Nehmen wir meine Studienzeit.
Ich habe unter anderem Italienisch studiert und die italienische Sprache erst zu Beginn des Studiums erlernt. Es gab einen Intensivkurs, in den jeder ging, der es nötig hatte, und in dem die Grundfertigkeiten durchgeackert wurden. Wir wurden mit Unmengen von Vokabeln und Grammatik beschüttet. Parallel habe ich in den anderen Kursen die „Einführung in die Literaturwissenschaft“ und die „Einführung in die Sprachwissenschaft“ absolviert, dazu natürlich die Seminare der verbleibenden Fächer – und nebenbei in zwei Jobs gearbeitet.

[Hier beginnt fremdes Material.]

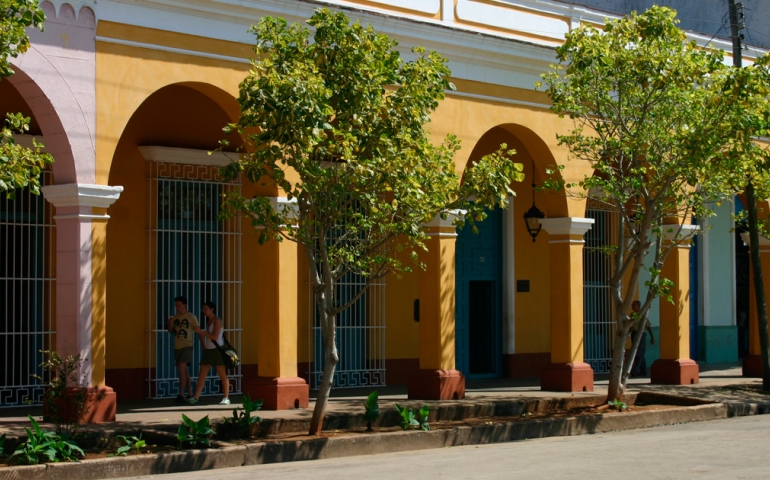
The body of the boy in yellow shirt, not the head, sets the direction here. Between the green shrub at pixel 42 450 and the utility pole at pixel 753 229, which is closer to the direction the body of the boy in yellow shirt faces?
the green shrub

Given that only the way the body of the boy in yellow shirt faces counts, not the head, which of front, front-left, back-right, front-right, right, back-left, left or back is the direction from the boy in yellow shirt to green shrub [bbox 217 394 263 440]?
front-left

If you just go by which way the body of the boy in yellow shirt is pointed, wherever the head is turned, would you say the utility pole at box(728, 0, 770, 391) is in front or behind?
behind
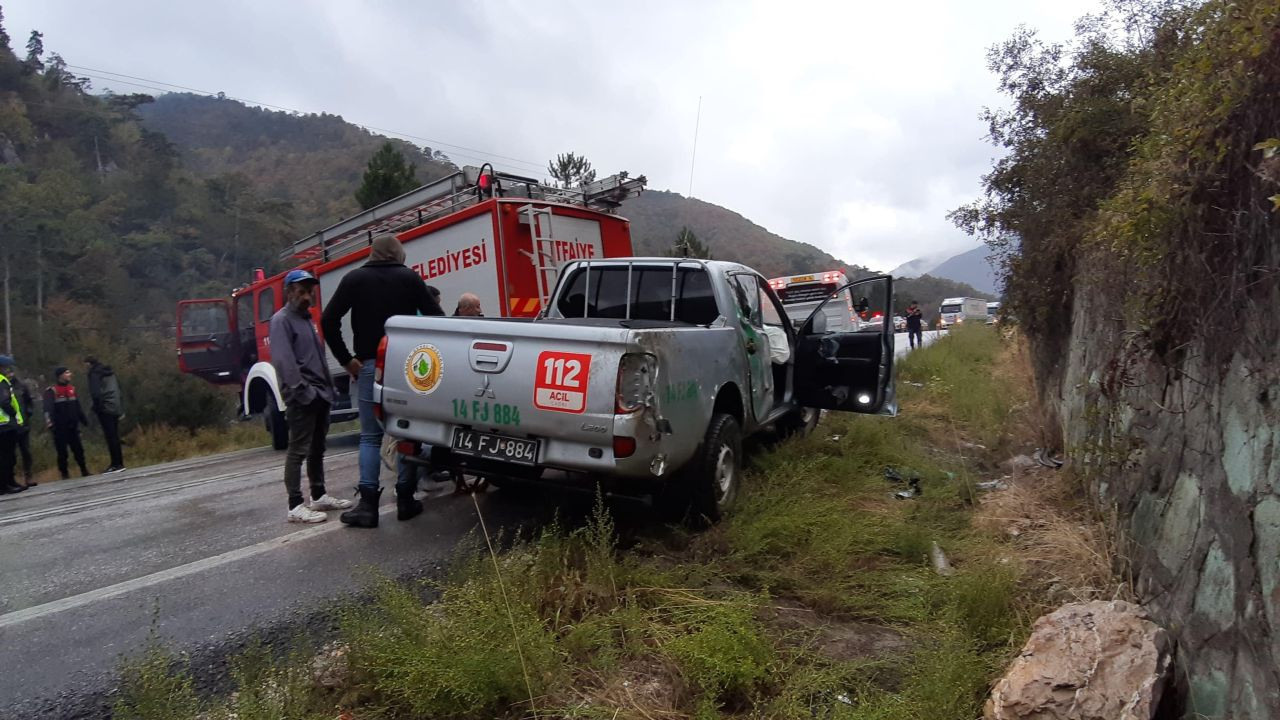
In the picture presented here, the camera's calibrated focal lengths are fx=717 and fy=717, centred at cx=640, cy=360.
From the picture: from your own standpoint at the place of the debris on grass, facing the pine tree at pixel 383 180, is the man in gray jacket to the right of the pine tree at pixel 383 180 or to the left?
left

Ich war also nicht unbedingt unterbeschäftigt. Trotzdem ging das Sprachenlernen locker von der Hand: Nach einem Semester bin ich nach Italien in den Urlaub gefahren, kam dort gut zurecht, habe um Zimmerpreise gefeilscht, habe mir „Die Säulen der Erde“ gekauft, gelesen, und bis auf bautechnische Spezifika von Kathedralen auch verstanden.

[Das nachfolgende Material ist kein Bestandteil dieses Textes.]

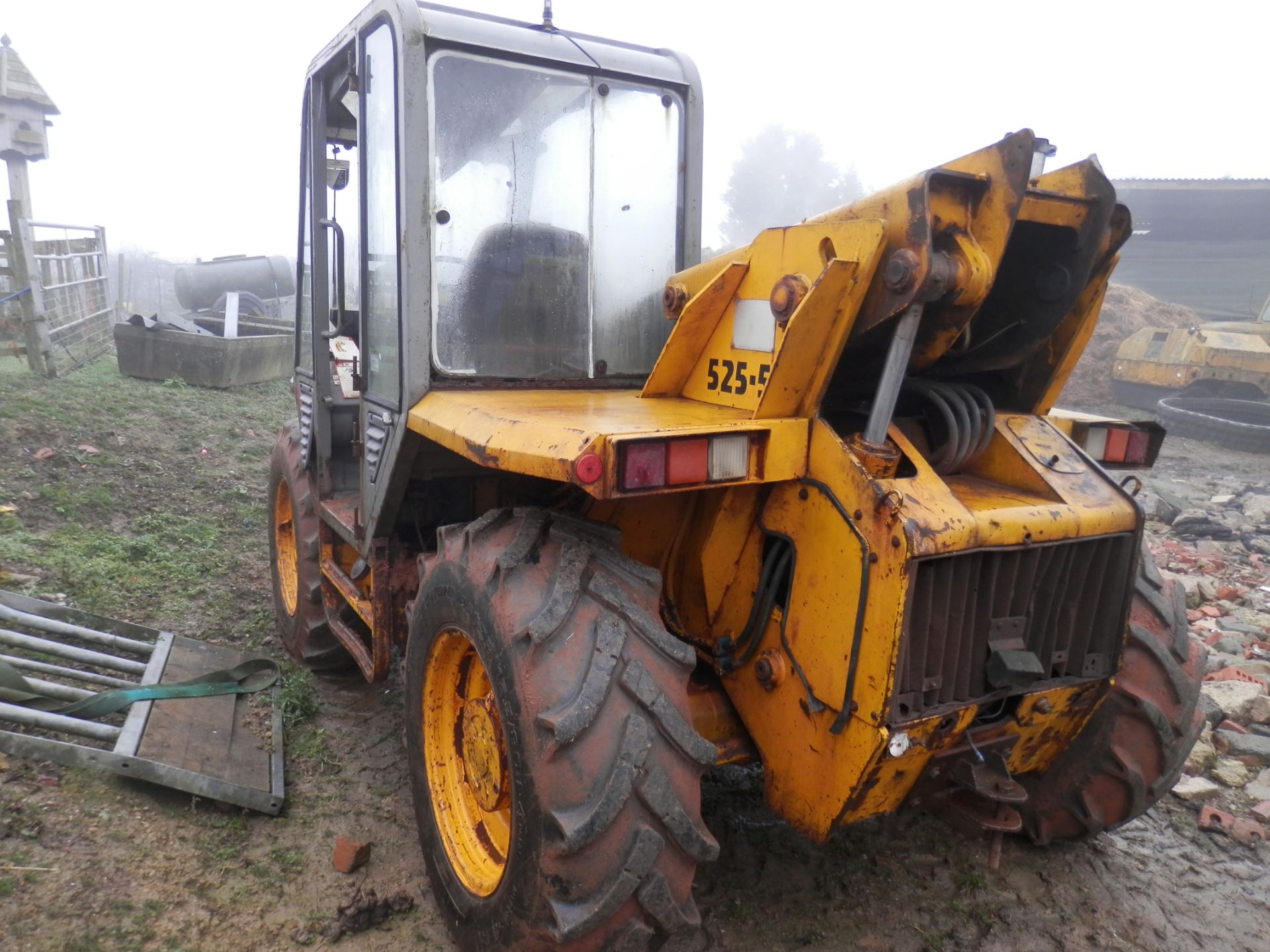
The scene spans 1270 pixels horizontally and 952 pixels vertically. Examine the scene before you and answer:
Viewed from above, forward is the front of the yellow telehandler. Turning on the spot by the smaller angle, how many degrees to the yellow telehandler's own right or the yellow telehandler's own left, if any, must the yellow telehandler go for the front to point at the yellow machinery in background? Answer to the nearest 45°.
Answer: approximately 90° to the yellow telehandler's own right

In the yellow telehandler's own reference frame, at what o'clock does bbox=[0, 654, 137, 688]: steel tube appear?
The steel tube is roughly at 11 o'clock from the yellow telehandler.

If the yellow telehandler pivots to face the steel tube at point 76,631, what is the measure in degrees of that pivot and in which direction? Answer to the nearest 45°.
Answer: approximately 45° to its left

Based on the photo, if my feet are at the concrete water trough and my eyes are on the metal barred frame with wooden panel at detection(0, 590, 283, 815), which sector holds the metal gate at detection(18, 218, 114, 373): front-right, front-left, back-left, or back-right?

Seit September lerne ich nun Russisch und es gestaltet sich deutlich mühseliger. Das liegt zum einen daran, dass ich keine Vorkenntnisse in slawischen Sprachen habe. Zum anderen aber auch daran, dass neben einem normalen Job, der Fahrt zur Arbeit, Tomatengießen, Sport und den Freunden, die ich auch treffen möchte, nicht viel Zeit übrig bleibt, um mich dem Russischen zu widmen. Bisweilen würde die Zeit, ihr reines Vorhandensein, sogar ausreichen – eine regelmäßige halbe Stunde genügt ja -, doch nach zehn Stunden im Büro, nach Telefonaten, Mails, Sitzungen, Plänen, Konzeptionen und Diskussionen bin ich oft viel zu müde zum Sprachenlernen, dann funktioniert nur noch Gartenarbeit; es geht einfach nichts rein in den Schädel.

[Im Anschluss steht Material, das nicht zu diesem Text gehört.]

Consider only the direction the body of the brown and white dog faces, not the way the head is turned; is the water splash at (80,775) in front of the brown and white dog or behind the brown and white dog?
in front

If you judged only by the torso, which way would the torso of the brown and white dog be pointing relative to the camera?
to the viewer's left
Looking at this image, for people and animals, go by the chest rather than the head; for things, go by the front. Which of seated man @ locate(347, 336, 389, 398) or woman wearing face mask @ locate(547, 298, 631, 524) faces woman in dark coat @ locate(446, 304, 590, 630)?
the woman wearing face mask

Das ist frustrierend, vor allem weil ich ein höheres Tempo gewohnt bin. Eine Hilfe ist immerhin, dass mir meine russische Freundin mittlerweile in ihrer Muttersprache schreibt. Denn das, was in Lehrbüchern steht, geht irgendwie an meinem Vokabelbedarf vorbei: Dass ich mich und meine Firma demnächst bei einem Geschäftsessen vorstellen muss, wird nicht passieren. Ich antworte ihr in einem Russisch-Englisch-Kauderwelsch – mehr Englisch als Russisch, aber immerhin, mühsam ernährt sich бе́лка, Bjilka, das Eichhörnchen: Wir unterhalten uns immerhin über Dinge, über die man sich halt so unterhält. So taste ich mich Wort und Wort, Wendung für Wendung, voran.
Wenn ich es mir also bei Licht betrachte, ist diese Russischsache vor allem für eines gut: um meinen Langmut und mein Durchhaltevermögen zu trainieren.